Gallup found that COVID’s greatest impact was seen in one extremely crucial area: knowing what to do at work. Understanding what is expected of you at work is “the most fundamental engagement element,” Gallup noted, showing in one poll that workers are lagging in this area as compared with 2020. This is particularly apparent among younger workers, only 45% of whom clearly know what is expected of them at work – down a shocking 7% from 2020.

Also hampering work environments in the post-COVID world are the mass resignations during the early days of the pandemic, which led to the restructuring of teams into groups lacking familiarity with one another. Meanwhile, customer expectations continued to shift further in the direction of immediate gratification, meaning that employees now have more job responsibilities than previously expected. And 70% of managers reported having no formal training on how to lead a hybrid team. 

All of this, combined with employees’ confusion in understanding their work expectations, has led to a crisis of engagement. Mentoring is well-equipped to address these issues, but companies still fail to see this.

Why companies don’t view mentorship as important to employee engagement

Many companies believe in a simple recipe to keep employees engaged: good pay and a friendly environment. But employees need more than that to truly thrive and deliver optimal results. 

Polls consistently show that employees want their companies to provide them with a sense of purpose and meaning in their work. They want a genuine, diverse environment that empowers them to feel confident to be their unique selves. 

And, crucially, many of them want to develop meaningful relationships, especially with someone they can identify as a mentor.

So why don’t companies invest in meaningful mentorship, and why is mentorship consistently overlooked in the employee engagement equation? Well, according to Gallup, companies often view mentoring as “an HR thing.”

To many companies, employee engagement should be quantified by surface-level metrics, such as satisfaction with compensation. Because of this, they often fail to invest in engagement in a way that communicates its importance to employees. The issue then snowballs, as organizations can wrongly assume they’ve exhausted all engagement options before they have invested properly. 
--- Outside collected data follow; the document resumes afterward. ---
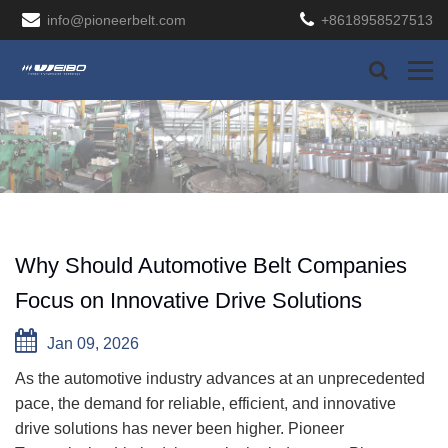
info@pioneerbelt.com
+8618958527513
Why Should Automotive Belt Companies
Focus on Innovative Drive Solutions
Jan 09, 2026
As the automotive industry advances at an unprecedented
pace, the demand for reliable, efficient, and innovative
drive solutions has never been higher. Pioneer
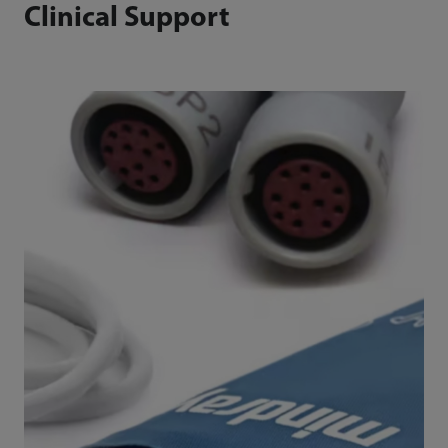
Clinical Support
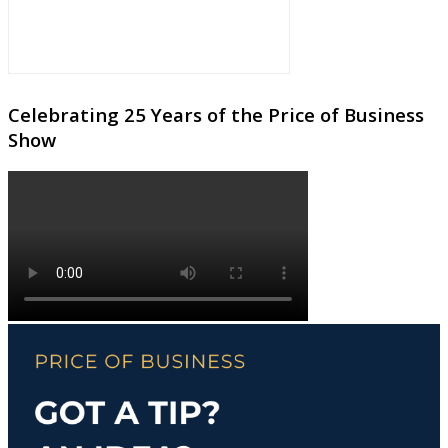
Celebrating 25 Years of the Price of Business
Show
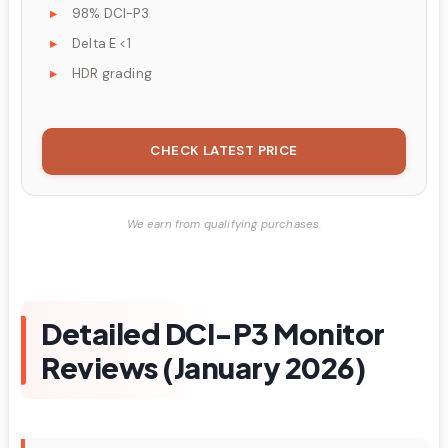
98% DCI-P3
Delta E <1
HDR grading
CHECK LATEST PRICE
We earn from qualifying purchases.
Detailed DCI-P3 Monitor
Reviews (January 2026)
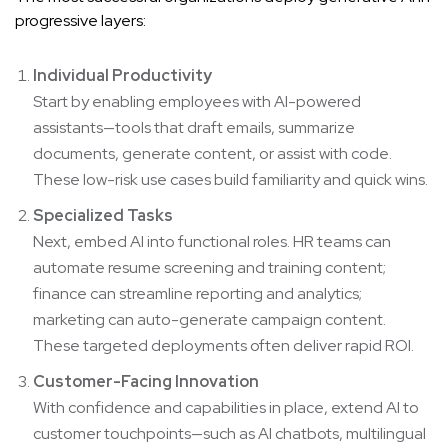
progressive layers:
Individual Productivity
Start by enabling employees with AI-powered
assistants—tools that draft emails, summarize
documents, generate content, or assist with code.
These low-risk use cases build familiarity and quick wins.
Specialized Tasks
Next, embed AI into functional roles. HR teams can
automate resume screening and training content;
finance can streamline reporting and analytics;
marketing can auto-generate campaign content.
These targeted deployments often deliver rapid ROI.
Customer-Facing Innovation
With confidence and capabilities in place, extend AI to
customer touchpoints—such as AI chatbots, multilingual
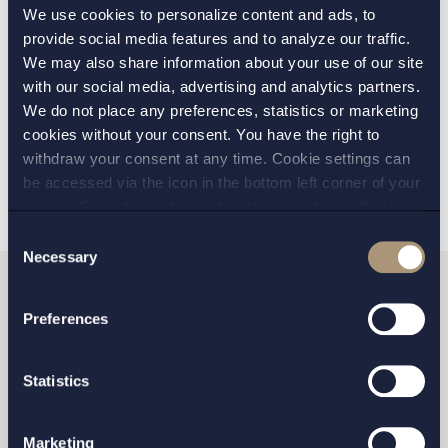
We use cookies to personalize content and ads, to
VERKSAMHETSOMRÅDE:
provide social media features and to analyze our traffic.
We may also share information about your use of our site
Life Sciences
with our social media, advertising and analytics partners.
We do not place any preferences, statistics or marketing
cookies without your consent. You have the right to
TILLBAKA
NÄSTA ARTIKEL
withdraw your consent at any time. Cookie settings can
be accessed via the icon in the bottom left corner of your
screen. Should you choose to not consent we will only
place strictly necessary cookies. Please see our
cookie
-
Consent
and
privacy policy
for more details on cookies and our
Necessary
Selection
processing of your personal data
Vill du komma i kontakt
Preferences
med oss?
Statistics
Marketing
In essence, companies don’t view mentorship as important to engagement because they never give mentorship the time and investment necessary to see results in the first place. This is reflected once again by Gallup, showing that nearly 80% of employees worldwide are still not engaged or are actively disengaged at work, despite more effort from companies.

Understanding mentorship’s impact

Measuring mentorship’s impact on employee engagement is the key to understanding its utility. Take this 2019 CNBC/SurveyMonkey Workplace Happiness Survey, which found that 90% of employees with a career mentor are satisfied at work, with another 57% reportedly “very” satisfied. But when an employee does not have a mentor at work, both of those figures dropped by double digits. Meanwhile, workers younger than 45 who have a mentor report being satisfied with their job by margins of up to 20 percentage points higher than workers of the same age who do not have mentors.

While 84% of Fortune 500 companies have a mentorship program in place, it remains clear that mentorship is not viewed as a boon for employee engagement. The conversation must change, reframed in a way that addresses the issue. Employee engagement and mentorship are two sides of same coin – neither can exist in their fullest form without the other. 

There are many ways in which a company can fix a failing mentorship program. Measuring quantitative outcomes is a critical aspect of this. 

But perhaps more important is the recognition that the issue even exists. As stated earlier, a vast reckoning is necessary in order to transform mentorship programs from “an HR thing” into a crucial part of the employee engagement equation.

Change is possible

Mentorship and employee engagement are deeply intertwined. Companies that ignore this connection risk losing their best, most dedicated workers. To foster a culture where employees feel seen, supported, and motivated, organizations must elevate mentorship from a peripheral initiative to a central business strategy. Engagement begins with connection, and mentorship is the bridge that makes it possible.